The US, the regional power, has long interfered politically in Haiti. In 1991, the first democratically elected president, Jean Bertrand Aristide, was ousted in a coup backed by the CIA. He was returned, under a deal brokered by Bill Clinton, only to be forced into exile again in 2004, with his opponents once more receiving the backing of elements in Washington.
Ever since, Washington has played kingmaker to a succession of leaders, few who have done little to help the 10 million people of the first country to be created by slaves who literally fought for their freedom.
As the world witnessed when a powerful earthquake struck in 2010, killing at least 150,000 people, this nation – ill-equipped at the best of times – struggles to respond when disaster strikes.
(By contrast, in Cuba, where just a handful of people died, the central government has long become used to responding to such storms and ordering people into evacuation centres in good time.)
Reuters said information was trickling in from across Haiti, large parts of which had been cut off. At least 61,000 people were in emergency shelters, cellphone networks were down and roads were flooded by sea and river water. With aid slow to arrive, people were helping themselves.
“My house wasn’t destroyed, so I am receiving people, like it’s a temporary shelter,” said Bellony Amazan in the town of Cavaillon, where about a dozen people died.
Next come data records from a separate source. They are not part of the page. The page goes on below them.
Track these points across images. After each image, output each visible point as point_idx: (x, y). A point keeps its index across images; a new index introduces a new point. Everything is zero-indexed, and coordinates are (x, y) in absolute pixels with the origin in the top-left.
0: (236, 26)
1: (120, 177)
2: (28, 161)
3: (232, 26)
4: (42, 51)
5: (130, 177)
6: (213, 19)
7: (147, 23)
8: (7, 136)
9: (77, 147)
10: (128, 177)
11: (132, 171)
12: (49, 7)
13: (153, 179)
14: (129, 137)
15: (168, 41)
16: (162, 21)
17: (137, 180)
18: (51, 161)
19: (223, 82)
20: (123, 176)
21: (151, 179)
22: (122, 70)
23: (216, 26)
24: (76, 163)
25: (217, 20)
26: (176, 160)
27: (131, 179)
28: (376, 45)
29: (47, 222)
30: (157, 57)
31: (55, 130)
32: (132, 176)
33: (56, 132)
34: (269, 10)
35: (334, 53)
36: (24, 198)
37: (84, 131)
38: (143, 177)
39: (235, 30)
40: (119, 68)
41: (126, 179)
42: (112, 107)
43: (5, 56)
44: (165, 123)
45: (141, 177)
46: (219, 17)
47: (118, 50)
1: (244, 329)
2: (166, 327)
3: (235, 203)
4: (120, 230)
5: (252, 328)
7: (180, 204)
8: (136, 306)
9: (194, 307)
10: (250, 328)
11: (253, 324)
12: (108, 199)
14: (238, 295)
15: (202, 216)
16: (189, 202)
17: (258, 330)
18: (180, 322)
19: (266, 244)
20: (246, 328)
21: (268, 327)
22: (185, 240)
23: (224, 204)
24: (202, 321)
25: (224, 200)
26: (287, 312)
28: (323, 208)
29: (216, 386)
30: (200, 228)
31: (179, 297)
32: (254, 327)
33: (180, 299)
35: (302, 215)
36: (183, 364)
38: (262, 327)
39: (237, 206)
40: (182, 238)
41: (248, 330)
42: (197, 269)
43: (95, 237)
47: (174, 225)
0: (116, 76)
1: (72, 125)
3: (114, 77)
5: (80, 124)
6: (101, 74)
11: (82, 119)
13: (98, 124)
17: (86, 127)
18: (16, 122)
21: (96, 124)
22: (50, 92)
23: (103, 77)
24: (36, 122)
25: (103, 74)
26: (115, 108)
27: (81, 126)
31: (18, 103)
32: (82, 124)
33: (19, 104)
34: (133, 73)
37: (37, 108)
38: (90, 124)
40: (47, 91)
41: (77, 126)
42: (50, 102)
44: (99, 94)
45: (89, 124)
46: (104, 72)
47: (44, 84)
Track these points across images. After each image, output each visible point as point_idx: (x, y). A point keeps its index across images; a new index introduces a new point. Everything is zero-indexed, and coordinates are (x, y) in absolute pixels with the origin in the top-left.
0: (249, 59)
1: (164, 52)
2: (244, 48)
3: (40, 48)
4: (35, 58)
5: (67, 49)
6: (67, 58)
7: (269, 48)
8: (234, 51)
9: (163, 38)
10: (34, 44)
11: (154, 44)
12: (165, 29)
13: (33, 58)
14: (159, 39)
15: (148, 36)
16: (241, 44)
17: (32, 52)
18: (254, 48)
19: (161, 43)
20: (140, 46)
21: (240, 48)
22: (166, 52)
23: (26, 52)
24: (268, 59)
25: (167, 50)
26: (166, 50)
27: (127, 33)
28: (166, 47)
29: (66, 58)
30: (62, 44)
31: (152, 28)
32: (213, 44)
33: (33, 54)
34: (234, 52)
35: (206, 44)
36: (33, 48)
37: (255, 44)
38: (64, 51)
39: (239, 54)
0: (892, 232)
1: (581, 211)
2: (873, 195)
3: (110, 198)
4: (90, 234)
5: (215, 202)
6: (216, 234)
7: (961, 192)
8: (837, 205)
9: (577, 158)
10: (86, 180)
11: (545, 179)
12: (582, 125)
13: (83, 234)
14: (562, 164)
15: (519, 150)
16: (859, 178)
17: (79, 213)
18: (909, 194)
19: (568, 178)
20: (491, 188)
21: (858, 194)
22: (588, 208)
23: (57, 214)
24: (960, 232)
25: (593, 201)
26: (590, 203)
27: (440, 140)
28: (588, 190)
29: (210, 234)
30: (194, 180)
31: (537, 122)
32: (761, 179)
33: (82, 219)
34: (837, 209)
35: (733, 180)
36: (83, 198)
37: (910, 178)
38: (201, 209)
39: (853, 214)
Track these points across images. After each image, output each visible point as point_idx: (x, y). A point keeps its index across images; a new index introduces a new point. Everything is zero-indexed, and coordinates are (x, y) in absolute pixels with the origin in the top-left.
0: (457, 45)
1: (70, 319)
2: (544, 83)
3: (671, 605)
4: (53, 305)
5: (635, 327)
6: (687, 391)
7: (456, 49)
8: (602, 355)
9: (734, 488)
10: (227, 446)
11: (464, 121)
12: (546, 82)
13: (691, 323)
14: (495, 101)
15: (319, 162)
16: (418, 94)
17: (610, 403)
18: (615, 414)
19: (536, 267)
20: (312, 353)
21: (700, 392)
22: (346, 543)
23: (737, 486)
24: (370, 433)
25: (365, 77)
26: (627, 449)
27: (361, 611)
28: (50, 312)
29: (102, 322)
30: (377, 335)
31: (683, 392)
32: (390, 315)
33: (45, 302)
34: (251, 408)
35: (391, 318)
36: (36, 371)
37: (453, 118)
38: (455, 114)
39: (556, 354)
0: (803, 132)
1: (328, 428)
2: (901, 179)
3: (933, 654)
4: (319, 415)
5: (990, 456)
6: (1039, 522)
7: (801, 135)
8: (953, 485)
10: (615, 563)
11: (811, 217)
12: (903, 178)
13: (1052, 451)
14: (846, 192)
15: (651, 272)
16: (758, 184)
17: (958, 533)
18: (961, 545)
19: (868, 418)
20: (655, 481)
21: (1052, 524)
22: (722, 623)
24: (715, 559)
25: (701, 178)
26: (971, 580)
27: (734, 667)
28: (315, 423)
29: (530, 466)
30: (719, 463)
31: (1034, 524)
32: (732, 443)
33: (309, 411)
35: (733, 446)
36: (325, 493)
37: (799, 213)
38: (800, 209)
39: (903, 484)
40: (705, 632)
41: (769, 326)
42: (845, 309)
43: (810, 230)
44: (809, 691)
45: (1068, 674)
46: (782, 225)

Ms Amazan said she had no food to give people.
Jacqueline Charles, the Caribbean Correspondent for the Miami Herald and who is based in Port-au-Prince, has been providing updates for her newspaper and via her Twitter feed.
One resident of the town of Jeremie, 26-year-old Andre Moise told her: “We’ve lost everything – our animals, our harvest, our documents. All we have is the clothes you see on our backs, and the water from the coconuts.”
What makes the majority of the US media’s lack of interest all the more remarkable, is that Haiti is not a million miles away. Indeed, it sits just 800 miles to the south-east of Florida. A flight from Miami takes barely an hour-and-a-half.
Some time after 1.15pm on Friday, CNN turned to the efforts of officials in Georgia and South Carolina to evacuate people from those areas that were likely to be hit by floods. Officials expressed concerns about the potential damage to the historic cities of Savannah and Charleston.
Reuters later reported that the death toll in Haiti had reached 877. It was expected to rise further.